In den letzten Semestern meines Studiums habe ich endlos viele Klausuren geschrieben – und nicht alle davon waren eine Glanzleistung. Wenn ich eine Prüfung mal wieder ordentlich in den Sand gesetzt habe, steht Frust-Shopping an. Bei manch einem mag es Wunder wirken, sich auf dem Laufband oder beim Kickboxen abzureagieren, ich schmücke mich lieber mit hübschen Klamotten und ignoriere, dass mir das beim Abschluss meines Studiums auch nicht hilft. Früher bin ich vom Prüfungsraum direkt in die Friedrichstraße zu Zara, H&M und Co. gegangen. Dort habe mir aus der ohnehin schon komischen Stimmung heraus noch komischere Kleidungsstücke von der Stange gekauft und es meist kurz später bereut.

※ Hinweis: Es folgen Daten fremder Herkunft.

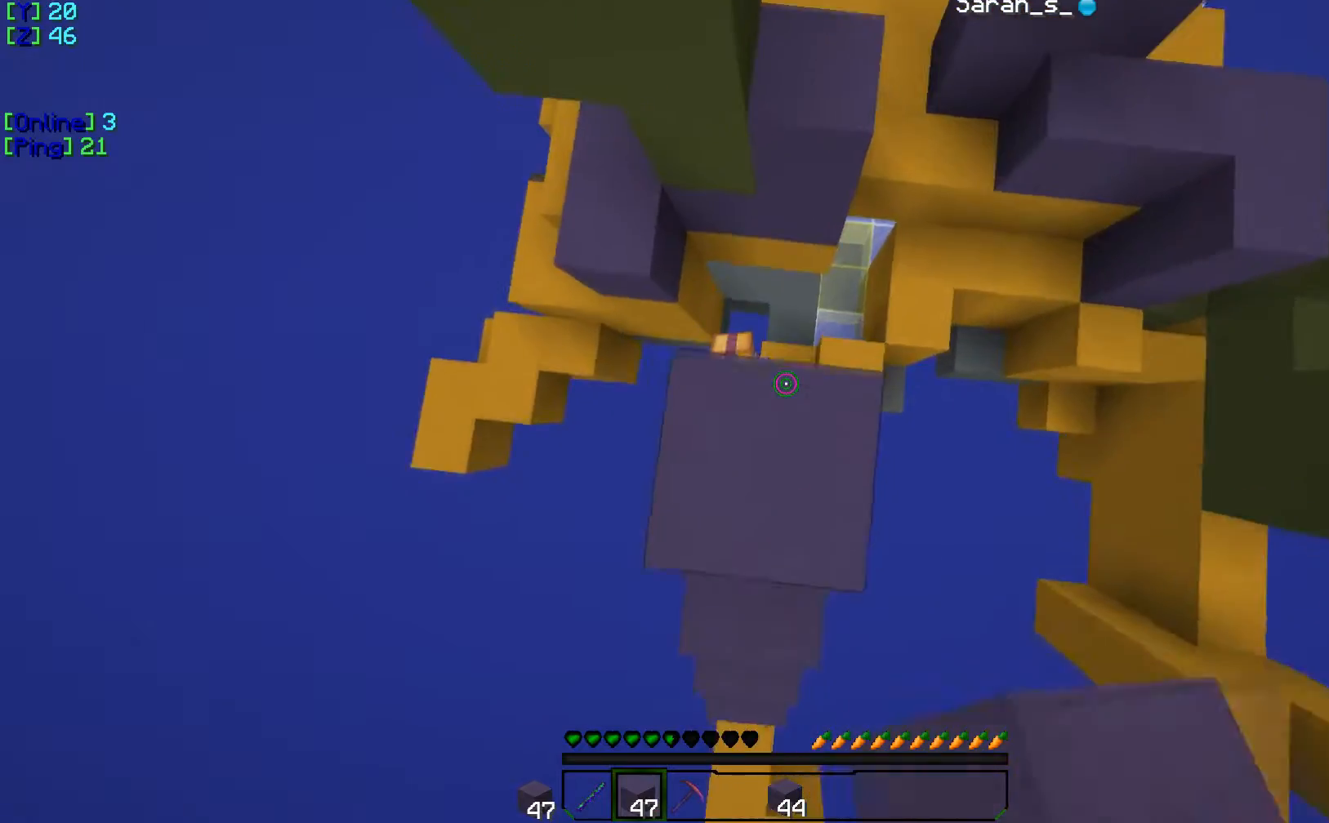
{"keys": ["w"], "events": [[134, "s", "down"], [317, "s", "up"], [434, "w", "down"]]}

Heute lege ich nicht mehr viel Wert auf schlecht verarbeitete Wegwerf-Mode, die nach einer Saison selbst auf dem Flohmarkt kein Mensch mehr kaufen würde. Ebenso wenig möchte ich Modeketten unterstützen, die unter menschenunwürdigen Bedingungen produzieren lassen.

Da unserer Zeit die Ideen zu neuen Modetrends ausgegangen sind, würfeln wir jetzt Trainigsjacken aus den 80ern zusammen mit Plateau-Sneakers aus den 90ern und kombinieren diese mit Schlaghosen aus den 70ern. Was also liegt näher, als zum Second-Hand-Laden gehen, anstatt billige Imitate zu kaufen? Den Kleidungsstücken wird ein zweites Leben gegeben und man hat die Chance auf Klamotten und Accessoires, mit denen man sogar in der Weserstraße neidische Blicke erntet.

Also verschlug es mich zum Ende der Klausurenphase in einen Second-Hand-Laden. Das Fälligkeitsdatum des Semester-Beitrags war mal wieder überraschend früh gekommen, aber dort sollte ich für meine letzten 20 Euro ein paar trendige Schnäppchen erwerben können. So dachte ich zumindest. Mein Lieblings-Second-Hand-Laden, der jahrelang eine schmuddelige Fabriketage in einem Hinterhof mietete und Klamotten zu einem Kilopreis von 17 Euro anbot, war allerdings einem hippen Vintage-„Concept-Store“ gewichen. Statt bunt zusammengewürfelten Kleiderstangen und geordnetem Chaos hängen nun alte Weinkisten als Regale an den Wänden und die Kasse ist aus Euro-Paletten gebaut. Auch der Kundenstamm hat sich verändert. Früher kauften hier Tante Emma und Otto Normalverbraucher ein. Jetzt schieben sich durch den Laden ein Dutzend Hipster, die ihre neu erstandenen „Schnäppchen“ wahrscheinlich später – während sie bei Mustafas Gemüsekebap anstehen – auf Instagram mit den Hashtags #vintage #retro #fashiongoals posten werden.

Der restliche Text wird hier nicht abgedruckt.